The bill would also help voters in other tangible ways, by giving the attorney general the authority to send federal observers to monitor elections in places where DOJ believes there’s a risk of voting discrimination; making it easier to win a preliminary injunction against a potentially discriminatory voting change; requiring public notification of any voting change within 180 days of an election; and allowing courts to “bail-in” jurisdictions not covered by Section 4 for federal supervision if there’s a judicial finding that a voting change has a discriminatory effect. Unlike the VRAA, the new bill does not exempt voter-ID laws from counting as a voting violation.

The legislation faces an uphill road in Congress. Few Republicans were willing to support the more modest VRAA, even after the historic 50th anniversary of Bloody Sunday in Selma. Leahy could not find a GOP co-sponsor in the Senate for the old bill or the new one. That’s a sad development, given that the VRA has always had strong bipartisan support, and the 2006 reauthorization of the law was approved 390-33 in the House and 98-0 in the Senate and signed by George W. Bush. “A decision has been made within the Republican Party that we’re not going to do anything,” Leahy said.

So much of the political discussion following the massacre in Charleston has focused on the hateful symbol of the Confederate flag. But racism—and race-based efforts to control the political process—go much deeper than symbolism, which is why the VRA has been so important historically and remains vital today. “You don’t fully end the issue of racism,” Leahy said, “so long as you’re able to block classes of people from voting.”

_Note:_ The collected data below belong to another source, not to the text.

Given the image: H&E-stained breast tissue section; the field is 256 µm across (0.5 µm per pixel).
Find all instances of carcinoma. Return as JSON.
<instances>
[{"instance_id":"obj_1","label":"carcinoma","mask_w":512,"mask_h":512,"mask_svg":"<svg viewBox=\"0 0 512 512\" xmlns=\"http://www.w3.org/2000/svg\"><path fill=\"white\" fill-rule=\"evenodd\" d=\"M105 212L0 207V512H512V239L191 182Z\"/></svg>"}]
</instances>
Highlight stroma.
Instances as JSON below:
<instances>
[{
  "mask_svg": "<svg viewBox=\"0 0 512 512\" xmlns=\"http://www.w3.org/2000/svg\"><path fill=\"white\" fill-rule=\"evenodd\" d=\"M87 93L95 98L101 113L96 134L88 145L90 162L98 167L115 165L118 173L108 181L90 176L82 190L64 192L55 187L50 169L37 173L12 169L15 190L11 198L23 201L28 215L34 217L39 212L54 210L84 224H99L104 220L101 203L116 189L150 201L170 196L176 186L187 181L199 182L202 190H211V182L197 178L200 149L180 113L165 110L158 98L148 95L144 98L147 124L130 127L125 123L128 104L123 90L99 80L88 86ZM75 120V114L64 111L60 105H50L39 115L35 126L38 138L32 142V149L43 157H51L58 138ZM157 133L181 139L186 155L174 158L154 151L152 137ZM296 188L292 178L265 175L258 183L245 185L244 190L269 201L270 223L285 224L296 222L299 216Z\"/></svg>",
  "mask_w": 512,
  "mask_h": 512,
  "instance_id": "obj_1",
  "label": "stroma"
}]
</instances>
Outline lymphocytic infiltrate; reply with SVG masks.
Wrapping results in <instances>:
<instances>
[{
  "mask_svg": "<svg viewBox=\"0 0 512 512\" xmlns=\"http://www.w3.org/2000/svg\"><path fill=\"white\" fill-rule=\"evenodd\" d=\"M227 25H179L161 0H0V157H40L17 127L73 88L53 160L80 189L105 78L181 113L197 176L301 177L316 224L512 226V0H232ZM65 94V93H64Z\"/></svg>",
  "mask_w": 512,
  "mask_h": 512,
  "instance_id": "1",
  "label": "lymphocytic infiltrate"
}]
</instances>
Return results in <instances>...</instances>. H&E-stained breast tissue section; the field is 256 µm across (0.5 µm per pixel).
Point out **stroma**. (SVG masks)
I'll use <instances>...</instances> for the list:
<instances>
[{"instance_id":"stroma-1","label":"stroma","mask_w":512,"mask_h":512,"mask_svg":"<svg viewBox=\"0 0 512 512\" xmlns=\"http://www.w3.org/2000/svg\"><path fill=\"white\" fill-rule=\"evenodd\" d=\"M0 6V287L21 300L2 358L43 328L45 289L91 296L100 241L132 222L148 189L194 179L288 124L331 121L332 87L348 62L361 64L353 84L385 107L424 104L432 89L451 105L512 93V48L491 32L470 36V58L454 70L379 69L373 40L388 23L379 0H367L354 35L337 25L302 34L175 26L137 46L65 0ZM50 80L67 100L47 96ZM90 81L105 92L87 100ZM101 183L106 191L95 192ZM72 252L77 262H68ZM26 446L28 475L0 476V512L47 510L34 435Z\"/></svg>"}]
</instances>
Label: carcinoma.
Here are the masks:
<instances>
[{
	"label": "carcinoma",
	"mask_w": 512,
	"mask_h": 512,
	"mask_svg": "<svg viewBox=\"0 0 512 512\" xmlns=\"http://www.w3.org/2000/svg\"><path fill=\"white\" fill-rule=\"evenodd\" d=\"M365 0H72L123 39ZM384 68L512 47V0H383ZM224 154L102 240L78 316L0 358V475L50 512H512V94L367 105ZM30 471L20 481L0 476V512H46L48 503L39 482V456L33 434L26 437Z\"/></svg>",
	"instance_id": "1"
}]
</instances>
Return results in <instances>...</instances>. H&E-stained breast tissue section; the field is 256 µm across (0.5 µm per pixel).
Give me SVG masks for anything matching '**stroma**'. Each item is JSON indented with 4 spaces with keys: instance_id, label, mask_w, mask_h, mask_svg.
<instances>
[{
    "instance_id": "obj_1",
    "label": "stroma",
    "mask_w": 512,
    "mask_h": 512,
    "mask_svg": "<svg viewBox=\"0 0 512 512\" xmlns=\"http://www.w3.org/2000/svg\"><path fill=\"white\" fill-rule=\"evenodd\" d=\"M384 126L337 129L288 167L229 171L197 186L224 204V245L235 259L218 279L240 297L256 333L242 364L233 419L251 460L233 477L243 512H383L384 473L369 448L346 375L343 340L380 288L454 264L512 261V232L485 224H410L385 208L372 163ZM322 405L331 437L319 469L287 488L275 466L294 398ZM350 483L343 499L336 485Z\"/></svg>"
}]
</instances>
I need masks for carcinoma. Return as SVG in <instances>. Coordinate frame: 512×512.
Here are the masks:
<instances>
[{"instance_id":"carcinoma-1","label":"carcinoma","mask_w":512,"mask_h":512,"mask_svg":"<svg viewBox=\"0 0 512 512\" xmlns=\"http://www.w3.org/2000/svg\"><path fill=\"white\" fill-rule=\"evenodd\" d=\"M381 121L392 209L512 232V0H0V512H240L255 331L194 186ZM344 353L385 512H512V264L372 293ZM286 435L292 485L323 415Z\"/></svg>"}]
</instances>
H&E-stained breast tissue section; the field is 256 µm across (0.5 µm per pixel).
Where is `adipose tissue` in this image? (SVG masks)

Update, June 24, 2015: Hillary Clinton, who has made voting rights a major issue in her presidential campaign, supports the new effort to restore the VRA, says press secretary Brian Fallon: “Hillary Clinton strongly supports efforts to restore the Voting Rights Act following the Supreme Court’s decision two years ago. Protecting Americans’ access to the franchise should be a top, bipartisan priority.”

Senator Bernie Sanders told The Nation, “The Supreme Court’s 2013 decision gutting the Voting Rights Act was a shameful step backward. The critical civil rights law which protected voters in places with a history of discrimination is as necessary today as it was in the era of Jim Crow laws. We should do everything possible to guarantee the right to vote, not make it harder for people to cast ballots. That’s why I strongly support the Voting Rights Advancement Act of 2015.”

In a statement to The Nation, Rep. James Sensenbrenner (R-WI), the lead GOP sponsor of the 2006 VRA reauthorization and the 2014 VRAA bill, reiterated his support for the VRA but declined to endorse the new bill. “Restoring the VRA is critically important,” Sensenbrenner said. “Every American needs to know that we understand their right to vote is sacred. However, I stand by the legislation I introduced last Congress. Passing any bill on voting rights will be a Herculean task and there is no chance of succeeding if we abandon our bipartisan approach.”